После отхода от Львова Тухачевский 23 августа приказал Конармии двинуться в рейд на Замостье. Сам он был против этого, осознав, что спасти Западный фронт от разгрома уже невозможно, и отдал приказ о рискованном наступлении конницы только по настоянию главкома С. С. Каменева. Конармия в итоге с трудом вырвалась из окружения и полностью разложилась, ознаменовав свой поход по польской территории масштабными еврейскими погромами. Писатель Исаак Бабель, служивший в редакции газеты "Красный кавалерист", во время злосчастного рейда на Замостье зафиксировал "начало конца 1-й Конной". Он отмечал, что "комсостав подавлен" и появились "грозные признаки разложения". Еще хуже было положение в соседней 12-й армии. Бабель описал его следующим образом:
"Заведение, которое называется 12-ой армией. На одного бойца - 4 тыловика, 2 дамы, 2 сундука с вещами, да и этот единственный боец не дерется. Двенадцатая армия губит фронт и Конармию, открывает наши фланги, заставляет затыкать собой все дыры. У них сдались в плен, открыли фронт уральский полк или башкирская бригада (ранее обе эти части были в колчаковской армии. - Б. С.). Паника позорная, армия небоеспособна. Типы солдат. Русский красноармеец-пехотинец - босой (как свидетельствует Пилсудский, босые солдаты не были редкостью и в польской армии. - Б. С.), не только не модернизованный, совсем "убогая Русь", странники, распухшие, обовшивевшие, низкорослые, голодные мужики... Слухи, а потом факты: захвачено загнанное во Владимир-Волынский тупик снабжение 1-ой Конной, наш штаб перешел в Луцк, захвачено у 12-ой армии масса пленных, имущества, армия бежит".
Не лучше обстояло дело и в Конармии. Как сообщал уполномоченный Реввоенсовета Зилист самому Ленину:
"1-я Конная армия и 6-я дивизия на своем пути уничтожали еврейское население, грабя и убивая на своем пути... Не отставала также и 44-я дивизия..."
Конармейцы 6-й дивизии, которой командовал И. Р. Апанасенко, зарезали военкома Г. Г. Шепелева, пытавшегося воспрепятствовать погромам. Несколько наиболее разложившихся полков пришлось разоружить, а несколько десятков зачинщиков - расстрелять. Продолжать войну при таком настроении войск было слишком рискованно. В дни Варшавского сражения завязался узел неприязненных отношений между Тухачевским, с одной стороны, и Ворошиловым и Буденным - с другой. В 37-м наступила трагическая развязка.
Много лет спустя Тухачевский обсуждал детали Варшавского сражения с Иссерсоном и Уборевичем.

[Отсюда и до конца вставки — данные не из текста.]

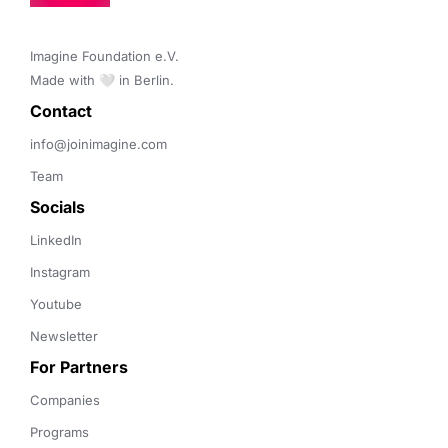
Imagine Foundation e.V. 

Made with 🤍 in Berlin.
Contact 
info@joinimagine.com
Team
Socials
LinkedIn
Instagram
Youtube
Newsletter
For Partners
Companies
Programs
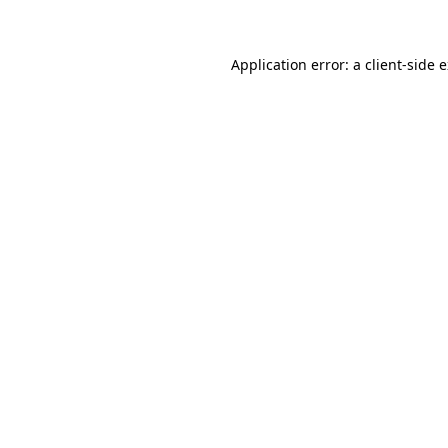
Application error: a client-side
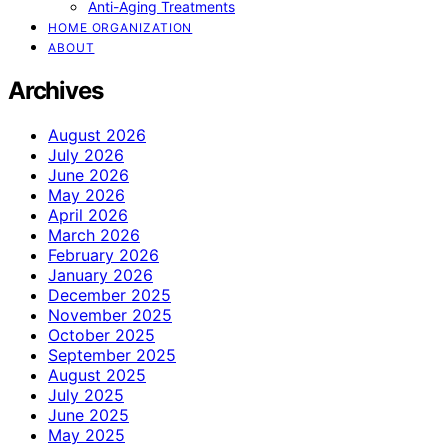
Anti-Aging Treatments
HOME ORGANIZATION
ABOUT
Archives
August 2026
July 2026
June 2026
May 2026
April 2026
March 2026
February 2026
January 2026
December 2025
November 2025
October 2025
September 2025
August 2025
July 2025
June 2025
May 2025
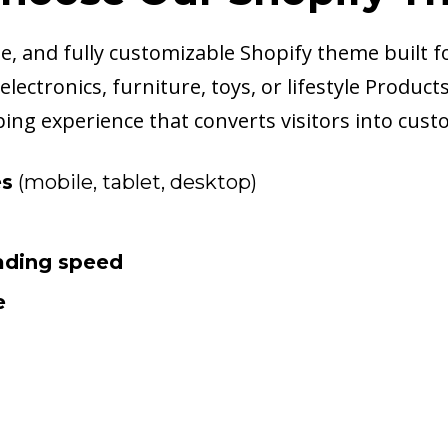
, and fully customizable Shopify theme built fo
lectronics, furniture, toys, or lifestyle Produc
ing experience that converts visitors into cust
es
(mobile, tablet, desktop)
oading speed
e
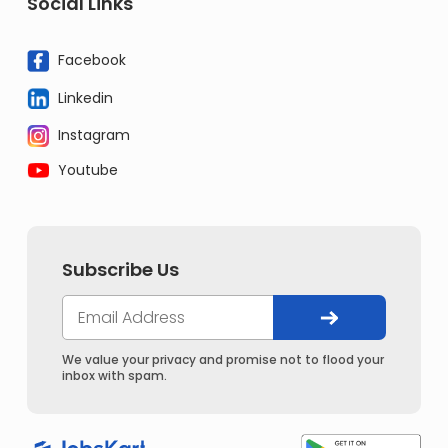
Social Links
Facebook
Linkedin
Instagram
Youtube
Subscribe Us
We value your privacy and promise not to flood your
inbox with spam.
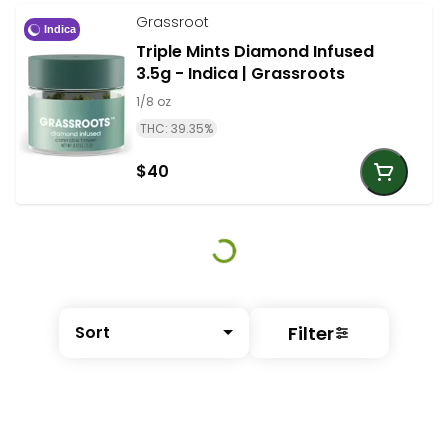
Grassroot
Indica
Triple Mints Diamond Infused
3.5g - Indica | Grassroots
1/8 oz
THC: 39.35%
$40
Filter
Sort
© All rights reserved
by
BLAZE ™ - 3.401.0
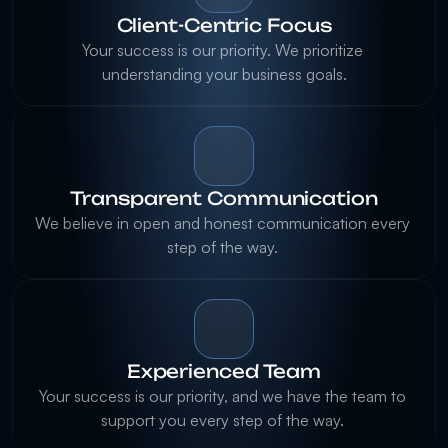
Client-Centric Focus
Your success is our priority. We prioritize 
understanding your business goals.
Transparent Communication
We believe in open and honest communication every 
step of the way. 
Experienced Team
Your success is our priority, and we have the team to 
support you every step of the way. 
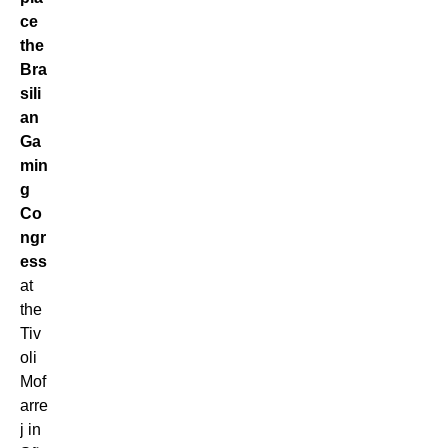
ce
the
Bra
sili
an
Ga
min
g
Co
ngr
ess
at
the
Tiv
oli
Mof
arre
j in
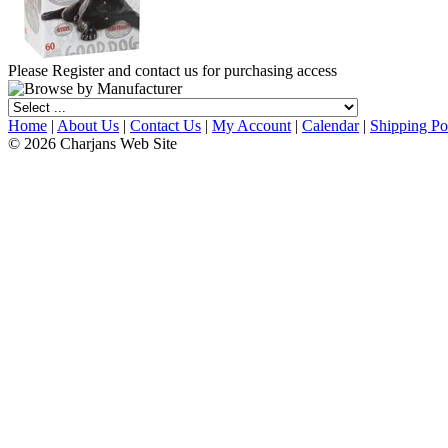
Please Register and contact us for purchasing access
Home
|
About Us
|
Contact Us
|
My Account
|
Calendar
|
Shipping Po
© 2026 Charjans Web Site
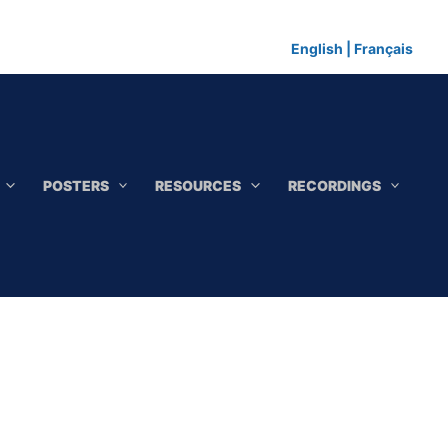
English
|
Français
POSTERS
RESOURCES
RECORDINGS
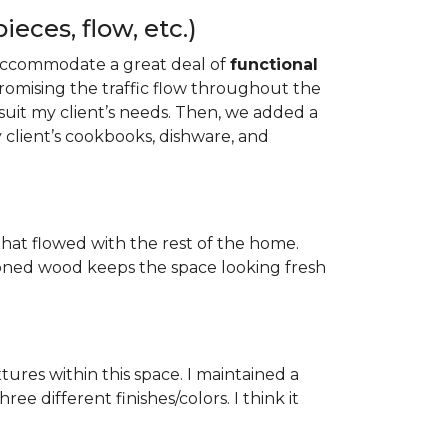
eces, flow, etc.)
to accommodate a great deal of
functional
mising the traffic flow throughout the
uit my client’s needs. Then, we added a
 client’s cookbooks, dishware, and
hat flowed with the rest of the home.
-toned wood keeps the space looking fresh
tures within this space. I maintained a
e different finishes/colors. I think it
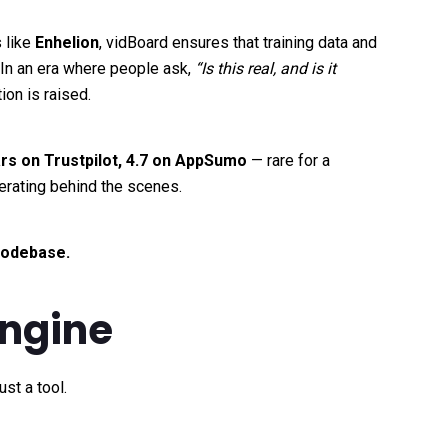
 like
Enhelion
, vidBoard ensures that training data and
. In an era where people ask,
“Is this real, and is it
on is raised.
ars on Trustpilot, 4.7 on AppSumo
— rare for a
erating behind the scenes.
 codebase.
Engine
st a tool.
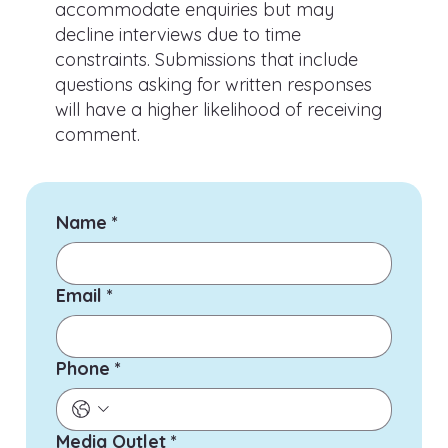
accommodate enquiries but may
decline interviews due to time
constraints. Submissions that include
questions asking for written responses
will have a higher likelihood of receiving
comment.
Name
*
Email
*
Phone
*
Media Outlet
*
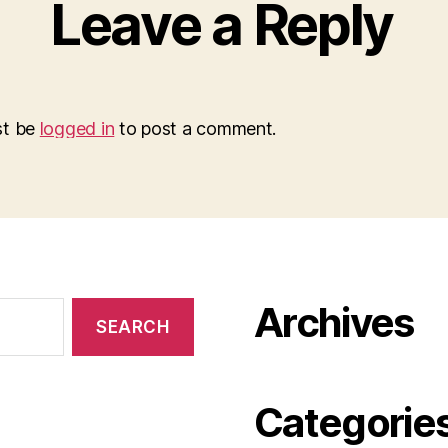
Leave a Reply
st be
logged in
to post a comment.
Archives
Categorie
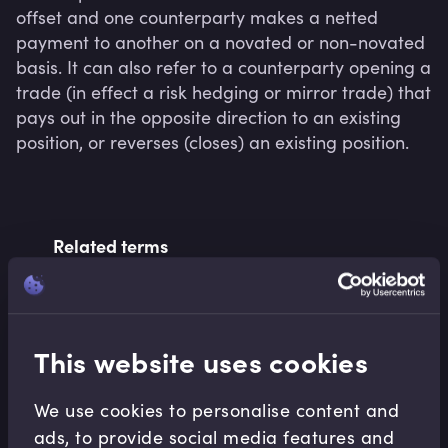
offset and one counterparty makes a netted 
payment to another on a novated or non-novated 
basis. It can also refer to a counterparty opening a 
trade (in effect a risk hedging or mirror trade) that 
pays out in the opposite direction to an existing 
position, or reverses (closes) an existing position.
Related terms
Related Video Modules
This website uses cookies
We use cookies to personalise content and
ads, to provide social media features and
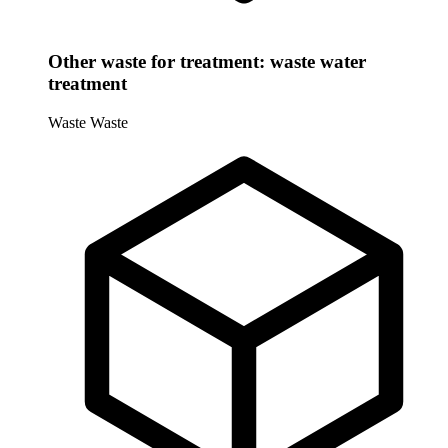
Other waste for treatment: waste water
treatment
Waste
Waste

Иссерсон так передал содержание этого разговора:
"Иероним Петрович Уборевич спросил Тухачевского, почему он в эти критические дни на Висле не появился среди своих войск и не организовал лично их прорыва из окружения к северу от Варшавы. Уборевич сказал, что пробивался бы к своим войскам любыми средствами - на машине, на самолете, наконец, на лошади - и, взяв на себя непосредственное командование, вывел бы их из окружения... Подумав, Тухачевский ответил, что роль командующего фронтом тогда понималась иначе, и добавил, что сейчас, конечно, учить и воспитывать высший командный состав на этом примере нельзя и что в трудном положении высшие командующие должны брать на себя руководство войсками".

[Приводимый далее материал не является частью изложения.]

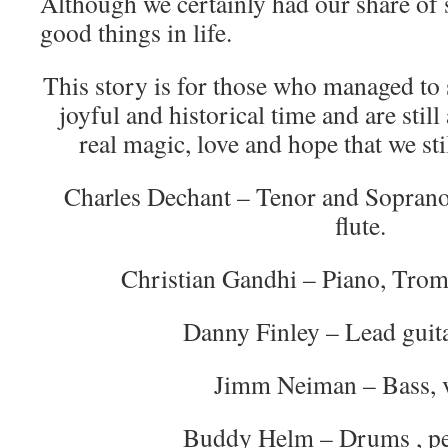
Although we certainly had our share of 
good things in life.
This story is for those who managed to 
joyful and historical time and are stil
real magic, love and hope that we st
Charles Dechant – Tenor and Soprano
flute.
Christian Gandhi – Piano, Tromb
Danny Finley – Lead guita
Jimm Neiman – Bass, 
Buddy Helm – Drums , pe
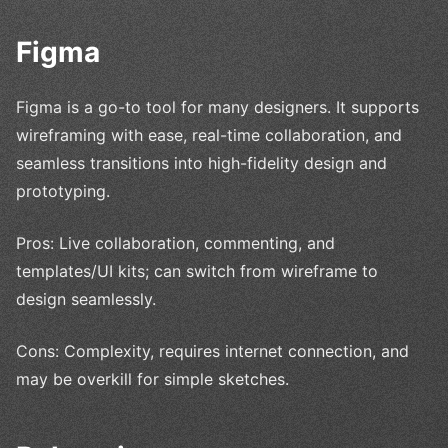
Figma
Figma is a go-to tool for many designers. It supports
wireframing with ease, real-time collaboration, and
seamless transitions into high-fidelity design and
prototyping.
Pros: Live collaboration, commenting, and
templates/UI kits; can switch from wireframe to
design seamlessly.
Cons: Complexity, requires internet connection, and
may be overkill for simple sketches.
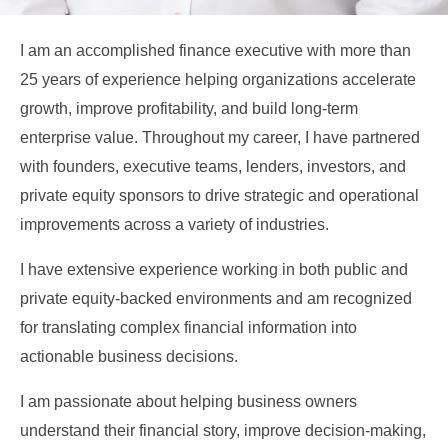
I am an accomplished finance executive with more than
25 years of experience helping organizations accelerate
growth, improve profitability, and build long-term
enterprise value. Throughout my career, I have partnered
with founders, executive teams, lenders, investors, and
private equity sponsors to drive strategic and operational
improvements across a variety of industries.
I have extensive experience working in both public and
private equity-backed environments and am recognized
for translating complex financial information into
actionable business decisions.
I am passionate about helping business owners
understand their financial story, improve decision-making,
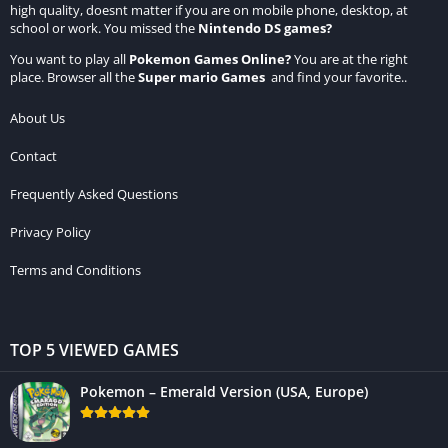
high quality, doesnt matter if you are on mobile phone, desktop, at
school or work. You missed the
Nintendo DS games
?
You want to play all
Pokemon Games Online
?
You are at the right
place. Browser all the
Super mario Games
and find your favorite..
About Us
Contact
Frequently Asked Questions
Privacy Policy
Terms and Conditions
TOP 5 VIEWED GAMES
Pokemon – Emerald Version (USA, Europe)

Думаю, что, отправься Тухачевский к своим разбитым войскам, ничего бы принципиально не изменилось ни в ходе советско-польской войны, ни в его собственной судьбе. Погибнуть в бою или попасть в плен у будущего маршала шансов было мало (в ходе Варшавской операции ни один из командующих армией Западного фронта не был ранен, убит или пленен). Разве только вспомнил бы опыт ротного офицера и повел с винтовкой в руках бойцов на прорыв. Будберг именно в вере молодых колчаковских генералов, что они "должны сами ходить в атаку и что в этом залог доверия к ним войск и боевого успеха", видел одну из причин краха белого дела:
"Командующий армией не имеет права размениваться в взводные командиры, ибо тогда останется без исполнителя огромная и важная сфера управления армией. Конечно, войска должны знать и верить в то, что когда обстановка прикажет, то все их начальники до самых верхов явятся к ним и разделят с ними и бой, и ночлег, и победу, и неудачу, и сытость, и голод. Те, кто говорят, что вид командующего армией, идущего с винтовкой в руках в атаку, одушевляет войска, говорят неправду, ибо в современном бою это увидят несколько десятков людей, не более, да и те едва ли разберут, кто это бежит среди них. Ореол начальника создается не этим; он создается доверием к знаниям и опыту начальника, уважением к его доблести, чести и высоким нравственным достоинствам и любовью к нему за его заботу о подчиненных".